外国人労働力の受け入れを政争の具とするな

 日本経済の屋台骨を支える中小・零細企業の人手不足に対して早急な対応策が必要な事情も理解できる一方、欧州の移民政策の帰結に鑑みると、たった1カ月程度の議論で事実上の移民受け入れへと舵を切ってしまうのは拙速であるとの批判も説得力がある。

 しかし、外国人を労働力として受け入れるにしても、移民として受け入れるにしても、建前とは言えこれまで外国人の受け入れを全面禁止していた政策の方針転換を図るのであるから、財界の一時的な利益のためでも、政権批判の道具や政争の具とするのでもなく、国民の総意が奈辺にあるのか確かめつつ、政党間で建設的な議論を行うことで、将来に禍根を残さない意思決定を行う必要があることは論を待たない。

 なお、外国人労働力を受け入れるにあたっては、様々な課題があるが、本記事ではそうした側面については一切割愛し、政府や財界が主張するように、現在や将来の日本が人手不足であるとして、どの程度の外国人を労働力として受け入れる必要があるのか、その数を定量的に明らかにすることに焦点を当てていることに留意願えれば幸いである。

将来の人手不足はどれほど?

 法務省は、14日、14業種別の外国人労働力の受け入れ規模(の上限)を国会に提示した。それによると、現時点での人手不足は58.6万人、5年後には145.5万人にまで拡大するとしている。その穴埋めとして、2019年度から5年間で26.3万~34.5万人の外国人労働力の受け入れを見込み、19年では3.3万~4.8万人を受け入れの方針としているようだ。この試算がどのような前提のもとで弾き出されたものであるかについての情報は全くないが、いずれにしても、一定の仮定を置いた上で、具体的な人手不足の数やそれを埋め合わせるのに必要な外国人労働力の数を求めているはずだ。

 本記事では、まず、(1)2017年の年齢別・性別就業率を求め、国立社会保障・人口問題研究所「将来推計人口(中位推計)」の年齢別・性別人口に掛け合わせることで、2065年までの就業者人口の推移を求めた。次に、(2)2000年から2016年までの平均経済成長率を潜在成長力とみなし、いわゆる成長会計の手法によって、資本ストック、労働力、生産性の貢献分に分解し、同期間の資本ストック及び生産性の貢献分を将来にわたっても一定と据え置いた上で潜在成長率を今後も維持するのに必要な労働力(就業者数)を求めた。そして、(3)(1)で求めた就業者数と(2)で求めた就業者数の差分を不足する労働力として機械的に算出した1

 その結果は、図1の通りである。2018年時点で6515万人の就業者は、少子化、高齢化とともに2065年には4121万人にまで減少する。一方、1%弱の潜在成長率を維持するのに必要な就業者数は2018年では6570万人強であるが、2065年には6726万人程度にまで増加する。その結果、人手不足は2018年には56万人であるものが次第に拡大し、2065年には2600万人強にまで深刻化する2。要するに、2065年には累計で2600万人強の外国人労働力を導入しなければ、1%弱の潜在成長率を維持することができないのだ。その結果、2065年の労働力の2.6人に1人強が外国人という計算になる。今回の外国人労働者の受け入れをきっかけとして、なし崩し的に日本の国のかたちが変わってしまうとの懸念が根強いのも納得できる。
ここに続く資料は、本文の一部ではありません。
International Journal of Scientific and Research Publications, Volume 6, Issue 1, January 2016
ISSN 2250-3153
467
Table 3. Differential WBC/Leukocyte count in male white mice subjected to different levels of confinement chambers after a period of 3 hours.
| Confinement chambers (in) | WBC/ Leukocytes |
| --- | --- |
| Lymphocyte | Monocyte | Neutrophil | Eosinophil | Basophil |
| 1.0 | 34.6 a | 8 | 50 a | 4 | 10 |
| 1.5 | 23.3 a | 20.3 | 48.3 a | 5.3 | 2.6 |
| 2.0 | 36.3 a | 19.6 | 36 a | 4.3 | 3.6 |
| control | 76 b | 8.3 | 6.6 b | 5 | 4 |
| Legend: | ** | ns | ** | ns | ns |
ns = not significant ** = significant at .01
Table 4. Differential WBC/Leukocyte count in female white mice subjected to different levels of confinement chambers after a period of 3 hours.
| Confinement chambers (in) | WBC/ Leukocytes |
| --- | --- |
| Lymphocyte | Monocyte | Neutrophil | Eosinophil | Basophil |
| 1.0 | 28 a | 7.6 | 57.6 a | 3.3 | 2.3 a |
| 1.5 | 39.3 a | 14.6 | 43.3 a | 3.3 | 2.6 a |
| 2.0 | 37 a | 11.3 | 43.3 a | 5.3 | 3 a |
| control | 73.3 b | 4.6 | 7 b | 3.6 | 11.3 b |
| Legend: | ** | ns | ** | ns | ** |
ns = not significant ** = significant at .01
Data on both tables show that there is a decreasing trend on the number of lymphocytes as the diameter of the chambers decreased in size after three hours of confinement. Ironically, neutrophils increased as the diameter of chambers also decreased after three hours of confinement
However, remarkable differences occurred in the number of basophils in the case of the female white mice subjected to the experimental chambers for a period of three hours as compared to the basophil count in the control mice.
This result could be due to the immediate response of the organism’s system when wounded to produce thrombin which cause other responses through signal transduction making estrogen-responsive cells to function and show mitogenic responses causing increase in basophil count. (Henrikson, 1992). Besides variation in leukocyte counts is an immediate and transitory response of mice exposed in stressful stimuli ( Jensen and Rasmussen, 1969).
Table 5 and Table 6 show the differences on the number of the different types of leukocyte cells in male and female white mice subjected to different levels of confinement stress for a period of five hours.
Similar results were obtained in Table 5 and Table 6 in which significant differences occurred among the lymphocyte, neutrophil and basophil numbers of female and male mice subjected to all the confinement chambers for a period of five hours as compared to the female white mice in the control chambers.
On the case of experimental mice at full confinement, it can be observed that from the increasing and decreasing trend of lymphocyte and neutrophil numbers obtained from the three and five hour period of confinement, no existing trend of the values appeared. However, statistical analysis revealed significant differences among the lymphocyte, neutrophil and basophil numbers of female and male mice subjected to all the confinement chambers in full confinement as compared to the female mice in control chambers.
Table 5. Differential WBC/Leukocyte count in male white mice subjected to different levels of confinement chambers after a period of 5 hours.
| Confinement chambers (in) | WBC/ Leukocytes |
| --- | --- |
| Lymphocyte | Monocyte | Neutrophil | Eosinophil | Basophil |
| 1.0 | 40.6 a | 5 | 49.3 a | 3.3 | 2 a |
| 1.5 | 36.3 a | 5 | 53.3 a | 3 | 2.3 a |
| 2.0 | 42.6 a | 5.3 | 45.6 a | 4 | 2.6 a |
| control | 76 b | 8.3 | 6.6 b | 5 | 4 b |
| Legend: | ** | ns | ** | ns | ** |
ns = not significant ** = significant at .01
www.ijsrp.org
 以上のような本試算に対して、法務省の試算は、試算の前提が異なるにもかかわらず、足元の人手不足数はほぼ同数となっているが、法務省が示した人手不足の見込み数は14業種に限定されていることもあるからか、5年後の人手不足見込み数は控えめな数字となっている。意地悪な見方をすれば、外国人労働力導入がいかに切迫しているかを示すために足元の数字は大きく見せ、しかし、外国人が増えすぎることに対する国民の懸念を軽減するために将来の見込みは小さく見せているとも受け取れる。やはり、法務省の試算はどのような前提条件を用いてなされたのか、建設的な議論をし、賛成派も反対派も納得できる結論を得られるようにするためにも公表する必要があるのではなかろうか。

 ところで、法務省の提示する足元で58.6万人、5年後では145.5万人という人手不足の水準は、日本の国の形を変えるトリガーを引いてしまうだろう外国人労働力受け入れに関して1カ月弱で是非を決しなければならないほど深刻と言えるのか、疑問を持たれても不思議ではない。